And he planned to move some serious weight when he went downstairs to the same home gym he’d used back when he’d been playing high school football. Pump weight and try to forget his weird fixation on Stork fucking Harper.

A girl—now a woman—who would most likely want nothing to do with him after the way he’d treated her in high school. Even if he had bought her a car.

And fuck, now he was hard again. Just thinking about her in any capacity seemed to cause that reaction. Jesus effin Christ, what was the matter with him?!

Maybe he should give that shrink they’d assigned him at Walter Reed a call. Get the name of somebody he could see down here. Although, he already knew how his father would feel about that.

“Remember, Son, everything you do and everything you’ve done will be on your record when you run for Congress,”
he’d told him earlier in the summer when he’d been studying for the bar.

That was his father’s way of saying his bar scores had better be good. No JFK Jr.’s in this family. Not that his father would ever want to compare himself to that lot of Democrats.

But working out—that wasn’t something a reporter could hold against him. So Sawyer headed for the stairs on his crutches, thinking a good long strength training session might help his dick go down again.

But then somebody rang the doorbell right as he got to the bottom of the stairs. Hell…he swore he’d slam the door in his visitor’s face if it turned out to be a salesman or anyone like that. Upcoming political campaign be damned.

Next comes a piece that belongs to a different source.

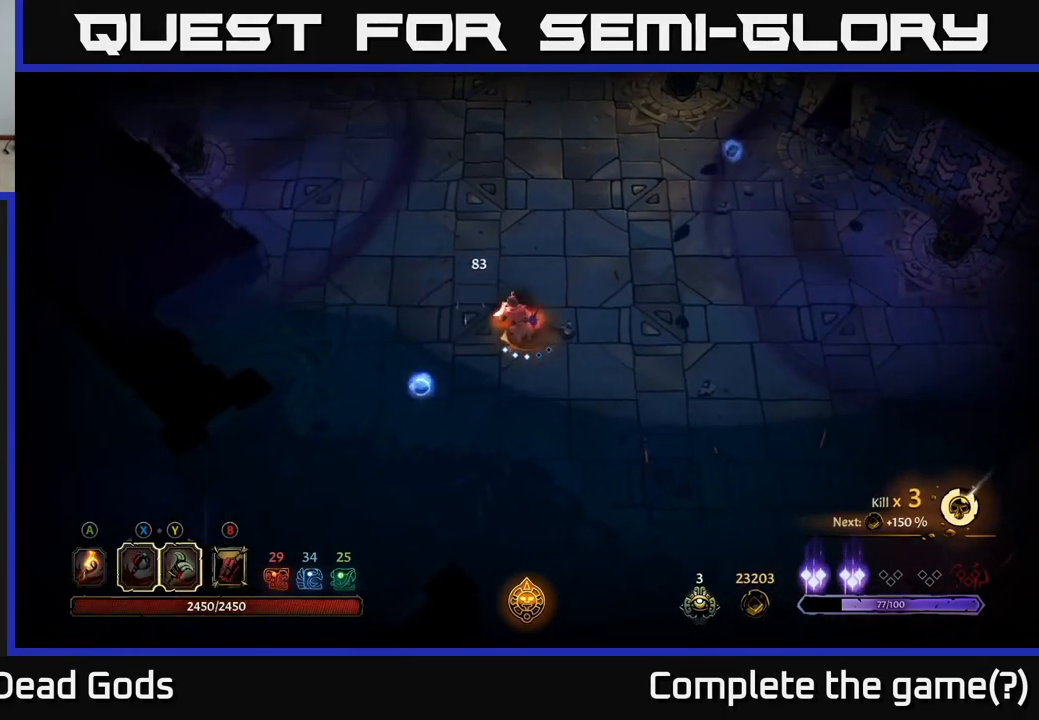
{"buttons": [], "left_stick": "down-left", "right_stick": "center", "events": [[83, "left_stick", "down-left"]]}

His head was throbbing like a mother from too much whiskey on top of too little water, and he didn’t think he had it in him to pretend he was still as charming as he used to be before he lost his leg. Like that hadn’t changed everything, even though, according to the early campaign ad script his dad sent over, it “hadn’t changed anything at all.” Cue the patriotic music…

He opened the door, fully prepared to prove that ad to be a total crock of lies

Only to stop short when he saw who was standing on the other side of all that stained glass.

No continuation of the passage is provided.